İSİG verilerine göre geçtiğimiz yıl 2 bin işçi çalışırken hayatını kaybetti. İSİG Meclisi’nden Aslı Odman, İSİG'in verileri hakkında; "Bu buz dağının bizim görebildiğimiz yüzü" dedi.

Google Haberlere Abone ol

DUVAR - İşçi Sağlığı ve İş Güvenliği Meclisi’nin (İSİG) verilerine göre, 28 Aralık itibariyle, 2017'de 2 bin işçi çalışırken hayatını kaybetti. Geçtiğimiz yıl bu sayı senenin sonunda bin 970 olarak açıklanmıştı. OHAL ile geçen bir senenin iş cinayetlerindeki artışa etkisi yüzde 10 oldu. İSİG Meclisi’nden Aslı Odman 2017’de iş cinayetlerini anlatırken bu veriler için “Türkiye’nin utanç rekoru” ifadelerini kullandı ve ekledi: “Bu buz dağının bizim görebildiğimiz yüzü.”

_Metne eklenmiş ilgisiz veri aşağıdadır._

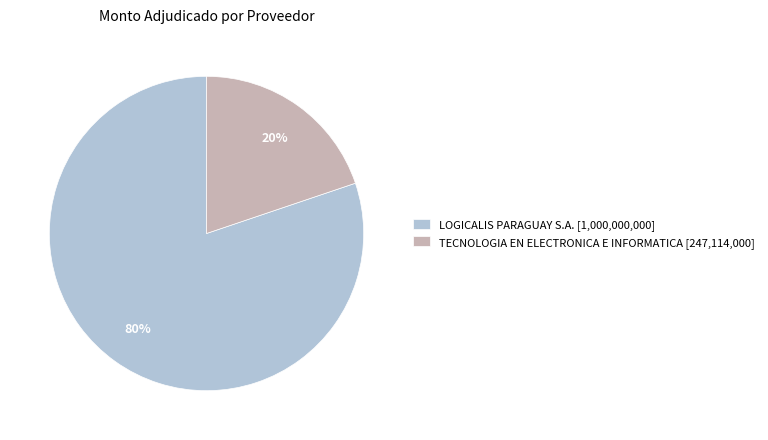

Which slice represents more than half of the pie?

LOGICALIS PARAGUAY S.A.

Odman, Bianet'ten Tansu Pişkin'in sorularını yanıtladı...

 2016’da neydi, 2017’de ne oldu?

“İSİG Meclisi'nin aylık raporları, senelik hesaplarımız, adalet arayan işçi ailelerinin çıkardığı almanak da dahil olmak üzere hepsi buz dağının görünen yüzünü kayıt altına alabiliyor. 2016'da bin 970 işçi ölmüştü. Bugün (28 Aralık) itibariyle 2 bin işçi hayatını kaybetti.

“Dünya Sağlık Örgütü'nün oranlarını kabul edersek bunun altı misli işi meslek hastalıklarından öldü. İşyeri intiharları Türkiye'de tescil edilmiyor. Meslek hastalıkları gibi intiharların da ardında yaşananlar kanıtlanamadığı için iş yeri intiharları iş cinayeti olarak görülemiyor. OHAL sonrası somut bir şekilde kişinin elinden işinin alınması sonucu gerçekleşen intiharları sayabiliyoruz ama onun dışında kalanlar belgelenemiyor.

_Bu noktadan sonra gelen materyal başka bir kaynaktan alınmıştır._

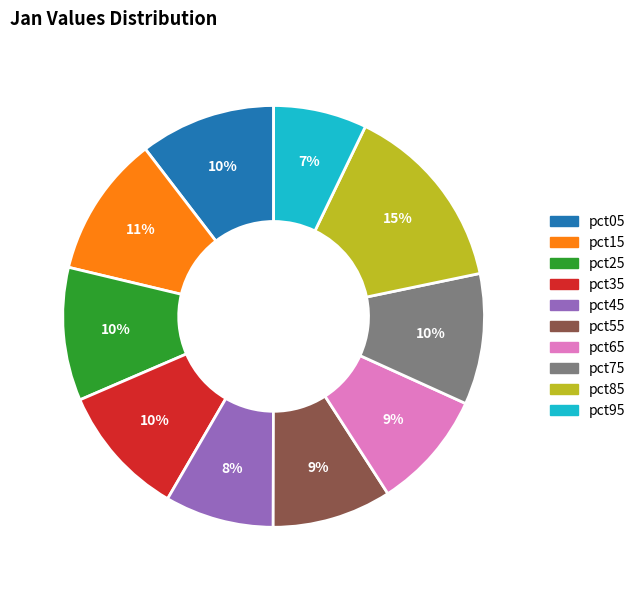

True or false: pct25 accounts for 5% of the total.

False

'İŞİ REDDETME HAKKINI KULLANMAK İMKANSIZ HALE GELDİ'

Odman, iş cinayetleri ve işçi haklarıyla ilgili de şöyle konuştu: “OHAL işçinin hakkını savunmasını gittikçe imkansız hale getiren hukuki ve sosyal bir sistem yarattı. Nasıl politik düzlemde otoriterleşme artıyorsa işyeri zemininde de buradan alınan hakla otoriterleşme artıyor. Bu da işçilerin bedeninde ve psikolojisinde çok daha büyük baskılara neden oluyor.

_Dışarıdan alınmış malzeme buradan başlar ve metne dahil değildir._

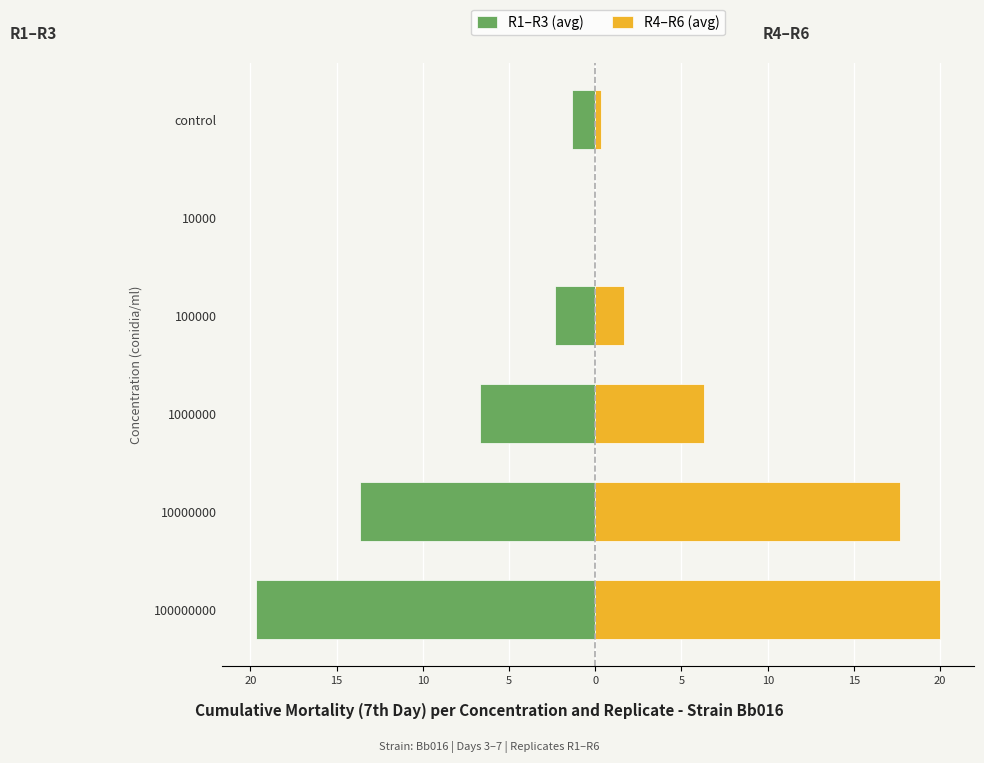

The R4–R6 (avg) series shows -8.8 at 10000. True or false?

False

Bu sene iş cinayetlerinin artmasının en büyük nedeni de işçilerin canlarını korumak için ufak bir söz söylemesi ya da iş kanunundan gelen tehlikeli işi reddetme hakkını kullanmasının artık imkansız hale gelmiş olması. Zaten Türkiye'nin verili şartlarında çok zordu. Bunun üzerine meşrulaştırılmış otoriter rejim gelince ve devlet bir bütün olarak şirket gibi davranınca insanlar 'verimlisin ya da yoksun' seçeneğiyle karşı karşıya bırakılıyor."

'OHAL İŞÇİNİN DE SESİNİ KESİYOR'

"İş cinayetlerindeki yüzde 10 artışın en çok örgütlü, daha güvenceli çalışan, erkek sanayi işçilerinde olduğunu görüyoruz. Ama bu diğerleri ölmüyor demek değil aksine bizim ulaşabildiğimiz ve güvenceli çalışan kısımda bile bu denli artış varsa diğer kısımlarda çok daha fazla kişi hayatını kaybediyor anlamına geliyor. OHAL sadece sokakta yürümemeyi getirmiyor aynı zamanda işyerinde 'ben bu tehlikeli işte çalışmayacağım' diyen işçinin de sesini kesiyor."

'KHK İLE İŞ KANUNU ASKIYA ALINDI'

“KHK ile iş kanunu askıya alındı ve arabuluculuk sistemi getirildi. Bu da işçilerin iş kanunundan doğan haklarını kullanamıyor olmaları demek. Her yerde KHK kisvesi altında işçiyi ölüme götüren, işverenin gücünü arttıran eylemler yapılıyor.

Sosyal haklar ve çevre dikkate alınmadan hem daha fazla işletme kuruluyor hem de var olan işletmelerde işçiler çok daha rahat çalıştırılabiliyor. Her ne kadar iş cinayetlerinde buz dağının ucunu belgeleyebilsek bile bizim ulaşabildiğimiz rakamlar bile artıyor."